TO-DO LIST ::
A. According to the post on poetic indeterminacy, why is it worth sorting out the different kinds of indeterminacy? Answer in one to three sentences.
B. Summarize the post on poetic indeterminacy in two sentences.

SELECTION ::

Tuesday, June 14, 2005

The Age of Indeterminacy in American Poetry: 1962-2005


"What!?" you say, "an age is over? Did I miss something?" No, nothing is over, and you didn't miss anything. I've just decided to go big with some further fallout from the recent Salinger-Heller-Finklestein-Scroggins conversation (from Culture Industry, Say Something Wonderful, and Cahiers de Corey) about poetic difficulty, and make a Giant Unsupportable Claim to lay atop a few minor observations about poetic indeterminacy. The Giant Unsupportable Claim is that, for the last forty-some years, the dominant kind of difficulty in American poetry has been indeterminacy -- so much so that in much casual talk about poetry "difficult" and "indeterminate" are virtually synonymous, despite the wide range of other kinds of difficulty outlined by people like Steiner (thanks to Mark Scroggins, by the way, for setting me straight about "ontological" difficulty -- I've changed the term from "metaphysical" to "ontological" in the post below). Poetry that works with this kind of difficulty has become one of the dominant modes of American poetry -- not only among the sorts of poets that Ron Silliman likes to blog, but among many of the poets we see in the American Poetry Review. So, I thought it might be worthwhile to try to parse out some of the different kinds of poetic indeterminacy. To that end, a few preliminary notes:


The Indeterminacy of Negative Capability.

RAW DATA ::
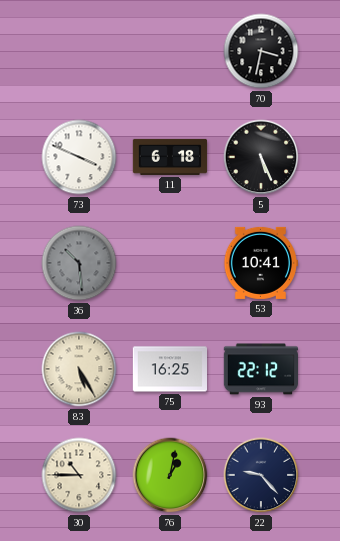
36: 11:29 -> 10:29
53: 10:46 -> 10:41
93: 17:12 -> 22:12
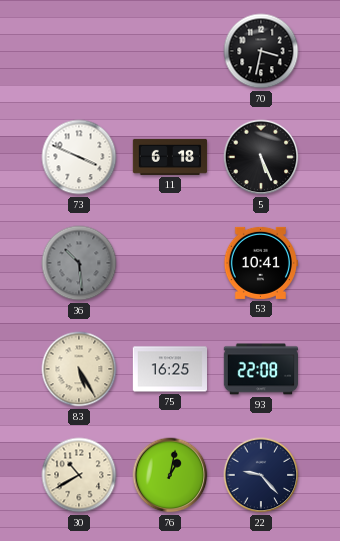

ANSWERS PROVIDED ::
A. Poetry that works with indeterminacy has become one of the dominant modes of American poetry. This holds both among the poets Ron Silliman likes to blog about and among many poets in the American Poetry Review. The post claims that for the last forty-some years indeterminacy has been the main kind of difficulty in American poetry, so much that "difficult" and "indeterminate" are nearly synonymous in casual talk.

B. Drawing on a recent online conversation about poetic difficulty, the post makes what it calls a Giant Unsupportable Claim: for the last forty-some years, indeterminacy has been the dominant kind of difficulty in American poetry, to the point that "difficult" and "indeterminate" are nearly synonymous in casual talk. Because such poetry has become one of the dominant modes of American poetry, the post sets out to distinguish kinds of poetic indeterminacy, beginning with the indeterminacy of negative capability.